§ **Provided passage**
>>
I was honored to be invited by Dr. Carmela Loiacono to participate in the exhibition “NEW HORIZONS – Authenticity, Resilience and Renewal “, held at Casa Cava in Matera, Italy, from March 21 to 27, 2026.
Curated by Carmela, the exhibition brought together international artists around a shared reflection on transformation, identity, and the idea of crossing thresholds between fragility and renewal.
What I particularly appreciated in Carmela’s approach is her ability to build a coherent dialogue between works. Her reading of each artist’s practice is both attentive and precise, allowing individual expressions to resonate within a broader narrative without losing their uniqueness. It is a rare quality to find a curator who listens as much as she interprets.
It was a meaningful experience to present my work in such a context, surrounded by artists from different parts of the world, each bringing their own language and sensibility. What stayed with me most was the quiet exchange between the works themselves, beyond geography, beyond words.
Matera itself was something else.
<<
§ **Activity**
In the exhibition account, at which venue and in which city was the exhibition held?

§ **Data provided**
>>
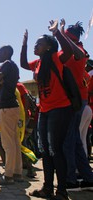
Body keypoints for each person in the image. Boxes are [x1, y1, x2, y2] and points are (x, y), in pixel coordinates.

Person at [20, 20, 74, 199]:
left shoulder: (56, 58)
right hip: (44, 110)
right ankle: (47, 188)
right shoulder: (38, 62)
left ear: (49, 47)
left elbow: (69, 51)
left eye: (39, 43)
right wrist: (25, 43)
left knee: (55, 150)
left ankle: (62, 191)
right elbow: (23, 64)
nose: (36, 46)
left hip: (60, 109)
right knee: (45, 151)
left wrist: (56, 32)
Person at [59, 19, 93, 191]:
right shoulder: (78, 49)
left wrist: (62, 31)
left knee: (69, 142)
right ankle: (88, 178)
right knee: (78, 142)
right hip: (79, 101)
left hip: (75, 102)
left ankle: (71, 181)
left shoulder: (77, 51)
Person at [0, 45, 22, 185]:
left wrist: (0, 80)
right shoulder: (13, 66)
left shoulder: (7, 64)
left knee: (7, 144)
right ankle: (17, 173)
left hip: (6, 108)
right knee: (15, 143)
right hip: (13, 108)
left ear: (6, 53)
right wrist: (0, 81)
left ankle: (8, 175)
<<
>>
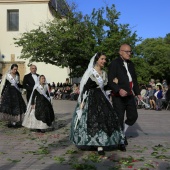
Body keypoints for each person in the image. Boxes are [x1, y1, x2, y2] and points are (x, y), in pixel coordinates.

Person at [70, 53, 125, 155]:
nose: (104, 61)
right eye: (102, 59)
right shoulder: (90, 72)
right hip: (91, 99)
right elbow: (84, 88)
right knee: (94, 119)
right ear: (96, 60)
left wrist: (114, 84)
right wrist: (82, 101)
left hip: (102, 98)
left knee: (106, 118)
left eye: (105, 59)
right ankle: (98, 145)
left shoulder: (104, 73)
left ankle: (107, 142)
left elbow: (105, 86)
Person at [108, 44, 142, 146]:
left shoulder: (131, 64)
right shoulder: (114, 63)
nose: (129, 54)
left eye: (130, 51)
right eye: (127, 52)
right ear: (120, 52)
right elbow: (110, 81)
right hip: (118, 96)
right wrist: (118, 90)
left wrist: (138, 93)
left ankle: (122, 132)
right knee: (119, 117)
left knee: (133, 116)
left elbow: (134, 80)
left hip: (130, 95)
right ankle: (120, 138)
<<
§ **Completed exercise**
Casa Cava in Matera, Italy.